Song Of The Day 8/27/2016: Jefferson Starship – “Stairway to Cleveland”
"Stairway to Cleveland" was an example of a kind of song bands have to really be careful about putting out there: the pitfall-rich Retort To Music Critics. In their various guises -- Jefferson Airplane, Jefferson Starship, just plain generic Starship -- the San Francisco band weren't ever really a critic's darling, except for some of their '60s singles and the Volunteers album. It's a long way from "White Rabbit" to "With Your Love." The recently deceased main Jeff Paul Kantner had seen a negative review of their work in Rolling Stone and reportedly gotten some blowback from fans over the hard-rock direction of their album Freedom at Point Zero (which contained an okay hit single called "Jane").

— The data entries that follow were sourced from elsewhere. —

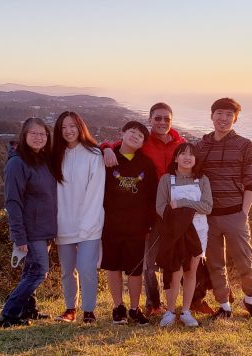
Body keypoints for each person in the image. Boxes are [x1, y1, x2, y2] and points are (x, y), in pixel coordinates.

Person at [102, 103, 195, 315]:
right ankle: (153, 303)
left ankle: (188, 302)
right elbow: (118, 144)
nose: (162, 122)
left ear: (171, 121)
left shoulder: (181, 145)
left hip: (180, 209)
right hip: (154, 211)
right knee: (148, 261)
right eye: (157, 118)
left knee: (181, 257)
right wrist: (106, 147)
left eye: (166, 119)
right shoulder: (144, 142)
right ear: (150, 119)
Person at [196, 98, 252, 319]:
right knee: (215, 264)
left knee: (245, 261)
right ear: (212, 116)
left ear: (235, 118)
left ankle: (250, 300)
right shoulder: (201, 145)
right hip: (209, 216)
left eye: (228, 115)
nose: (223, 119)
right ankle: (224, 306)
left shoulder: (244, 144)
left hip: (235, 213)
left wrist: (244, 213)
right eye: (219, 113)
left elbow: (251, 180)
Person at [0, 118, 56, 327]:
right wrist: (19, 236)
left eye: (43, 134)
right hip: (31, 231)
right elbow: (12, 202)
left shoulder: (43, 159)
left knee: (30, 269)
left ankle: (28, 309)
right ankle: (9, 313)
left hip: (45, 228)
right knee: (39, 271)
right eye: (34, 133)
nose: (39, 137)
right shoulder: (17, 162)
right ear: (24, 135)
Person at [100, 121, 157, 326]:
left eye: (140, 136)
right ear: (122, 133)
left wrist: (149, 223)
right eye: (132, 132)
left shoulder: (147, 164)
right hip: (111, 223)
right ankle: (118, 307)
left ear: (143, 143)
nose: (135, 137)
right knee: (112, 266)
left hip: (137, 225)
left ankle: (134, 308)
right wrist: (106, 148)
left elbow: (152, 196)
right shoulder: (108, 158)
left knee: (135, 269)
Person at [51, 111, 105, 324]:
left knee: (86, 268)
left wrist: (88, 223)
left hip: (89, 222)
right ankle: (70, 309)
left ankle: (89, 310)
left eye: (72, 126)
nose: (68, 131)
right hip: (62, 222)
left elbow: (96, 191)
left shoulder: (93, 154)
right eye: (63, 128)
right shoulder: (56, 155)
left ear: (80, 127)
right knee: (67, 270)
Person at [155, 143, 213, 327]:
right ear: (175, 158)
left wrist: (182, 203)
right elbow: (160, 207)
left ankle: (186, 311)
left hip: (197, 231)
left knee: (191, 271)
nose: (187, 157)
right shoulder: (166, 179)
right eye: (183, 154)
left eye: (191, 155)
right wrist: (180, 217)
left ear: (195, 160)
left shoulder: (202, 180)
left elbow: (207, 207)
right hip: (174, 231)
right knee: (174, 271)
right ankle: (170, 312)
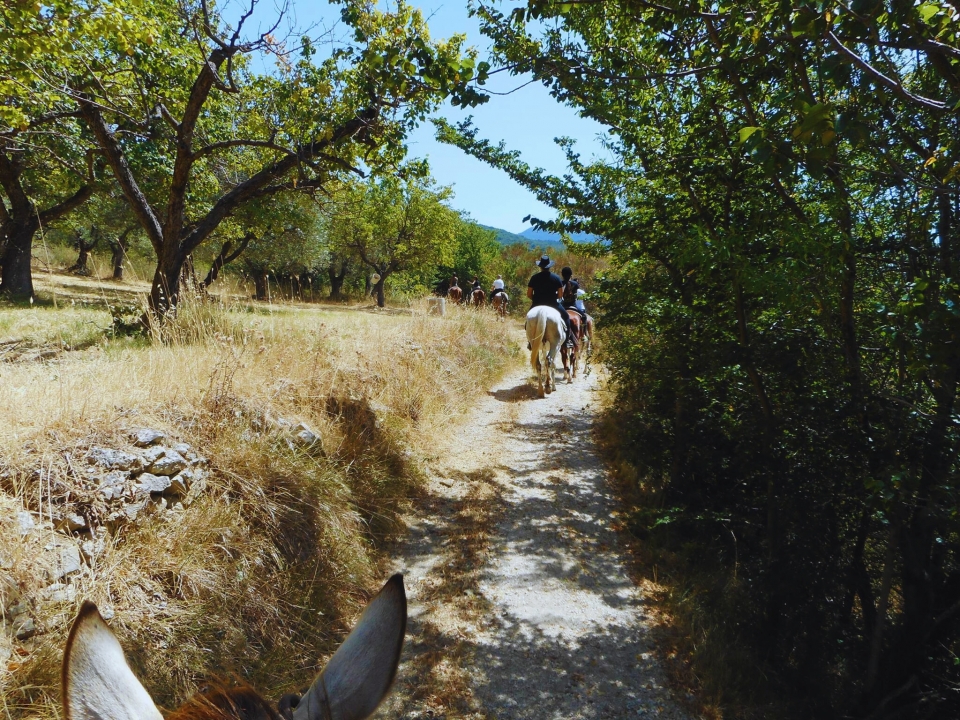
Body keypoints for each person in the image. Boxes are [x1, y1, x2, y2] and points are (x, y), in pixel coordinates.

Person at [527, 255, 577, 348]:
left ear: (540, 266)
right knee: (566, 317)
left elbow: (529, 294)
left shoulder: (534, 277)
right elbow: (560, 295)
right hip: (553, 304)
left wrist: (536, 299)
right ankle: (567, 341)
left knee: (528, 320)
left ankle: (530, 342)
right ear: (549, 266)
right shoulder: (556, 278)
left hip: (537, 303)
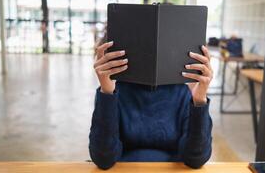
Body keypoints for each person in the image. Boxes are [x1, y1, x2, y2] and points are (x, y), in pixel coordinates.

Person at [89, 33, 213, 170]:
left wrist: (199, 100)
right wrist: (107, 93)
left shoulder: (184, 93)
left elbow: (196, 159)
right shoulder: (114, 92)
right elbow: (103, 159)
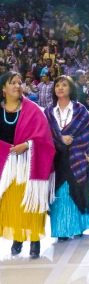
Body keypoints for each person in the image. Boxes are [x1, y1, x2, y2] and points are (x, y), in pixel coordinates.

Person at [0, 71, 55, 259]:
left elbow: (45, 139)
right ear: (3, 89)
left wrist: (27, 145)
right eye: (12, 82)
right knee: (12, 204)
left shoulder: (32, 110)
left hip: (29, 164)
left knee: (31, 203)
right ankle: (18, 236)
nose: (17, 86)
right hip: (6, 167)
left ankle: (34, 240)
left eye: (19, 82)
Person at [44, 75, 89, 241]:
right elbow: (44, 135)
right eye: (57, 85)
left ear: (71, 88)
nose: (60, 88)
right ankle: (61, 230)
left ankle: (78, 226)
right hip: (56, 159)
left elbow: (85, 134)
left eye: (64, 85)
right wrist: (60, 139)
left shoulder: (80, 109)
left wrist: (70, 140)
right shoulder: (48, 111)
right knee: (59, 192)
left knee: (76, 189)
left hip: (76, 157)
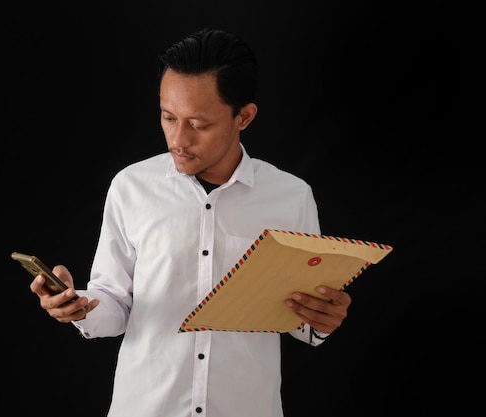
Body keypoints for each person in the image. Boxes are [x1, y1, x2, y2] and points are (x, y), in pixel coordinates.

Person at [29, 28, 352, 417]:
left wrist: (324, 318)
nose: (178, 139)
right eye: (168, 117)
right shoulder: (132, 187)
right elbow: (115, 301)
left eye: (198, 124)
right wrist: (81, 308)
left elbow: (300, 318)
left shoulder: (291, 196)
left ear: (244, 117)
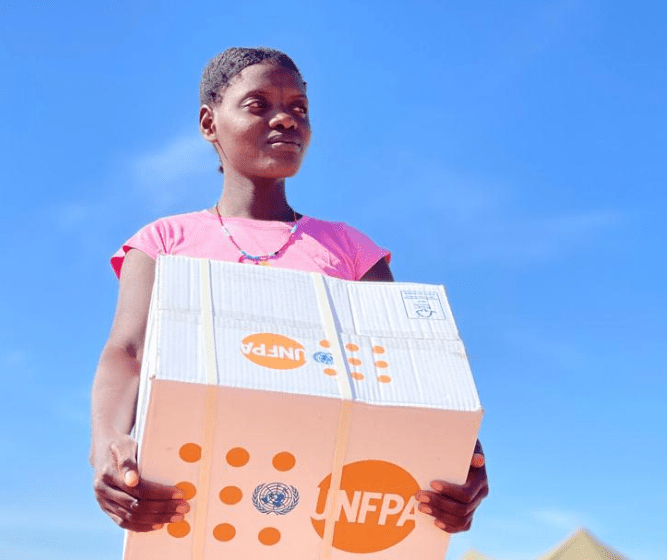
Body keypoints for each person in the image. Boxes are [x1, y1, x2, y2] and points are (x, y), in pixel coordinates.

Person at [91, 47, 489, 537]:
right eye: (259, 105)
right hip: (195, 508)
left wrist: (461, 459)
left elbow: (408, 370)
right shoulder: (163, 243)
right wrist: (108, 446)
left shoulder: (350, 249)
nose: (285, 119)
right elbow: (127, 351)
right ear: (209, 122)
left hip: (323, 512)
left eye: (298, 108)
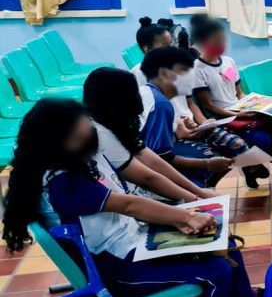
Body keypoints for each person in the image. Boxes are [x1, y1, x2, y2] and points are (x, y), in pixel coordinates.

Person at [1, 99, 272, 297]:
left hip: (132, 244)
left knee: (224, 243)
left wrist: (185, 212)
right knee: (215, 273)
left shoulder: (74, 160)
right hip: (118, 271)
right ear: (59, 142)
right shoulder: (63, 184)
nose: (90, 134)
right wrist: (182, 218)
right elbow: (129, 204)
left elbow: (133, 196)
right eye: (81, 133)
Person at [133, 17, 254, 181]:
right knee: (211, 156)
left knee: (238, 145)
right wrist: (179, 131)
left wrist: (203, 122)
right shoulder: (140, 75)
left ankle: (223, 179)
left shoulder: (178, 65)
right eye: (165, 45)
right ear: (147, 48)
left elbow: (189, 102)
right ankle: (203, 188)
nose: (172, 48)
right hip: (172, 133)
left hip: (194, 126)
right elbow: (149, 116)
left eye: (172, 42)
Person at [84, 67, 217, 203]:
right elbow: (147, 178)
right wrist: (196, 199)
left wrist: (199, 193)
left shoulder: (115, 123)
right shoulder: (100, 134)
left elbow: (152, 160)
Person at [189, 17, 272, 160]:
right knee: (261, 139)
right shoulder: (197, 69)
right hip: (222, 117)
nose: (221, 45)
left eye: (222, 40)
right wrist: (237, 115)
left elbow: (240, 92)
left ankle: (254, 165)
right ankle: (252, 166)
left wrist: (254, 104)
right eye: (217, 41)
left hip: (240, 110)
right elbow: (209, 106)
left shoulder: (228, 61)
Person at [140, 47, 234, 188]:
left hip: (151, 156)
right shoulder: (161, 104)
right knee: (211, 156)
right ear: (164, 74)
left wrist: (179, 133)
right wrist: (208, 164)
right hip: (149, 169)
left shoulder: (149, 93)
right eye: (185, 71)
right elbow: (160, 157)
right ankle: (196, 193)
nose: (192, 76)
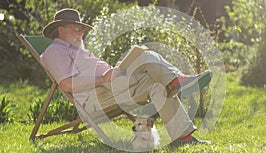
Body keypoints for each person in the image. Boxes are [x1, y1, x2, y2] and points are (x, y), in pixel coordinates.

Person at [41, 8, 213, 145]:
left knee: (159, 85)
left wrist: (111, 73)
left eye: (82, 30)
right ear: (61, 30)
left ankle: (183, 138)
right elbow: (66, 85)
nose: (81, 33)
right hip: (98, 96)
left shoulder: (78, 50)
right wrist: (103, 79)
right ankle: (178, 81)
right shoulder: (55, 51)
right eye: (77, 29)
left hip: (114, 86)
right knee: (145, 56)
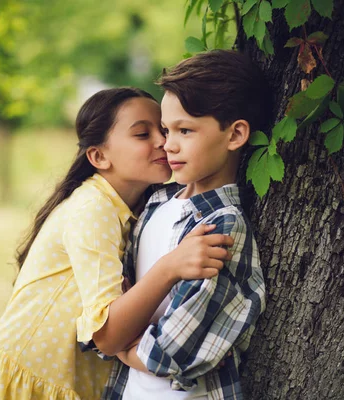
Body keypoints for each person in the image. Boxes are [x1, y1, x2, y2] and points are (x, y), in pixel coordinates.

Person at [0, 87, 234, 400]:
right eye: (142, 134)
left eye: (164, 130)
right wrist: (170, 267)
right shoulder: (93, 207)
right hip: (31, 380)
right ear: (99, 156)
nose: (163, 142)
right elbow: (106, 333)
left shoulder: (140, 210)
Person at [103, 50, 271, 399]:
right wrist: (118, 331)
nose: (168, 143)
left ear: (235, 134)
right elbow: (112, 298)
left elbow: (172, 353)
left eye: (185, 130)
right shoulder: (157, 202)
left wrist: (116, 340)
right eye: (166, 129)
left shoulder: (221, 228)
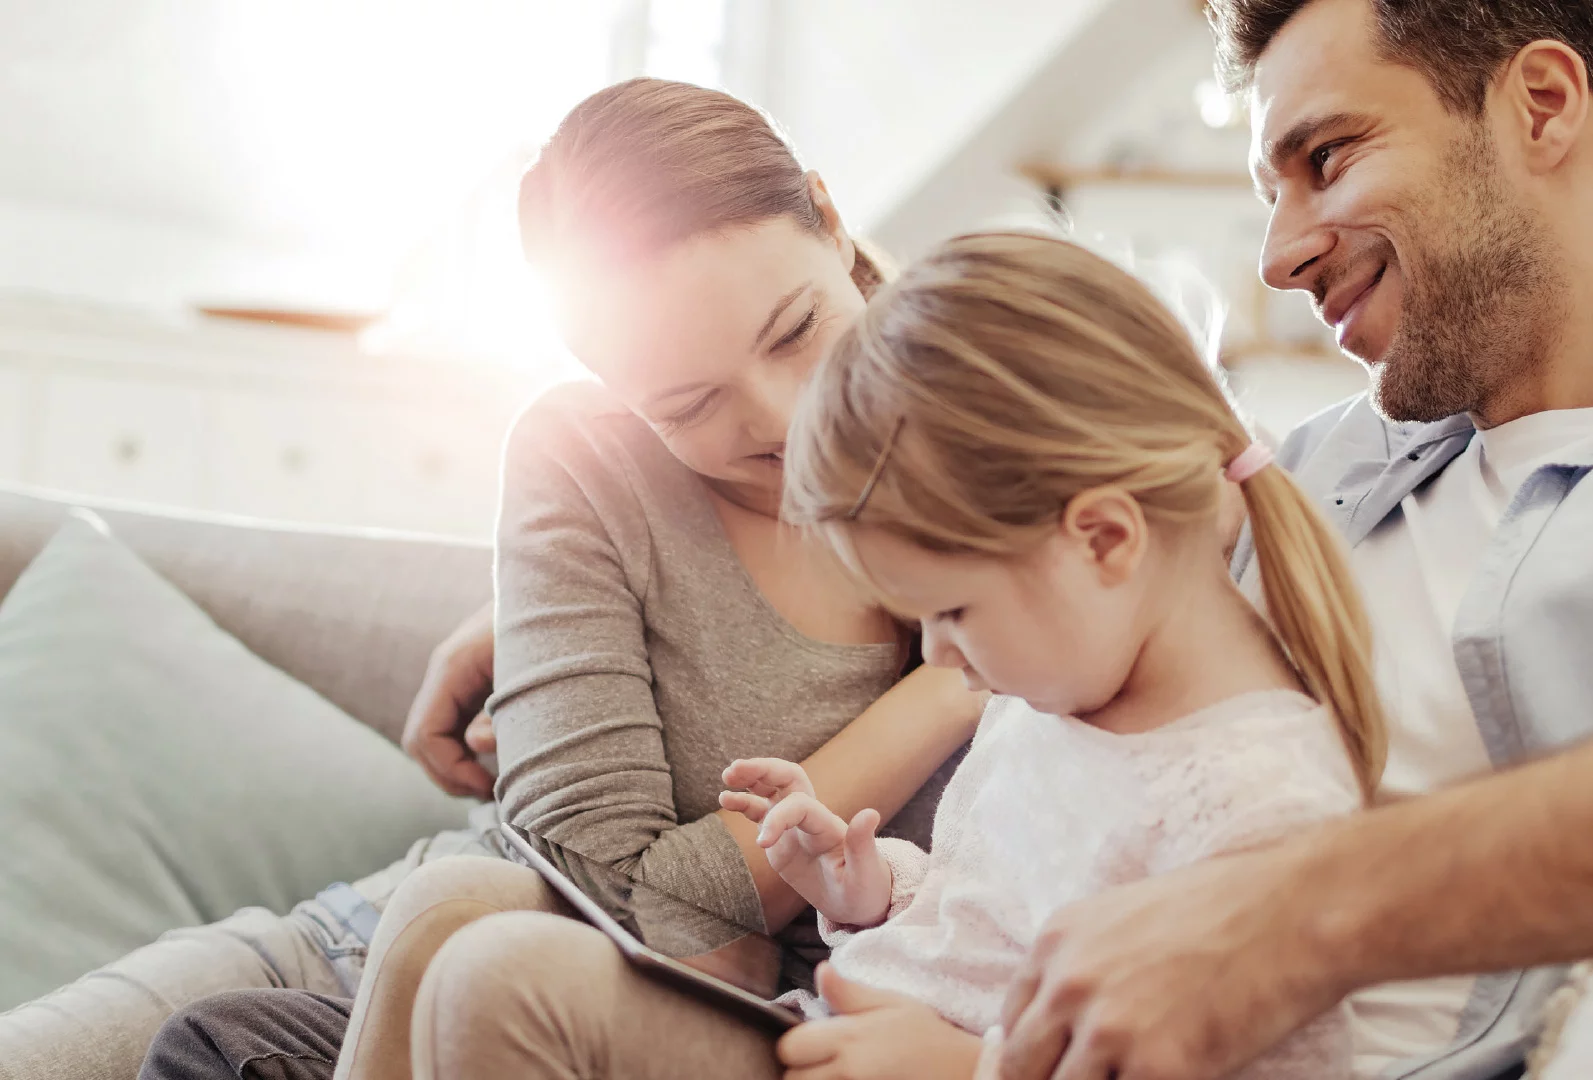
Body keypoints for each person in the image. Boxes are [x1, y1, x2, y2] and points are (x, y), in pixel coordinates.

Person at [0, 79, 988, 1080]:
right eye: (688, 404)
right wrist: (955, 685)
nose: (781, 418)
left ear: (825, 212)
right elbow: (614, 890)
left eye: (793, 331)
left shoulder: (1009, 429)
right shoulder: (592, 462)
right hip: (368, 951)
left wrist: (952, 683)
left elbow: (667, 927)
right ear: (611, 383)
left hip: (619, 1017)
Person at [368, 230, 1483, 1079]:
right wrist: (864, 884)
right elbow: (984, 914)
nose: (941, 657)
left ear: (1103, 538)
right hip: (834, 1027)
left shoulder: (1253, 805)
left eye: (950, 611)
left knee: (502, 981)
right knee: (449, 926)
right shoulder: (1054, 695)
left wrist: (970, 1070)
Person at [994, 1, 1593, 1078]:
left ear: (1542, 107)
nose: (1277, 258)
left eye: (1329, 155)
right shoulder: (1298, 475)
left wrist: (1287, 919)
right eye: (1271, 195)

Kantner felt frustrated at the high expectations attached to the latest iteration of Jefferson Starship, shown in the picture above expressing their extreme disapproval of that off-color joke you just told. So in response he penned "Stairway to Cleveland," a sarcastic jigsaw a la "Subterranean Homesick Blues," or a mean version of "Give Peace a Chance." I'm not sure what the game plan is with "Stairway to Cleveland" -- is the choral jibber-jabber meant to represent the nonstop barrage of complaints about J.S.'s forfeiture of meaning? Are they suggestions about what they should really be addressing in their lyrics? (Note the sneering tone with which they snarl "The Economic Price Index!") It's awkward at best, but it doesn't really matter because the final payoff is a defiant Mickey Thomas, yelling back at the unsatisfied masses, "Fuck you! We do what we want!" Welly well well, sir Mick, point taken. Later on Starship completed their devastating psychic assault on goodness and humanity by recording "We Built This City."
You know who also had a hard time with critics? Hitler. Ba-BING!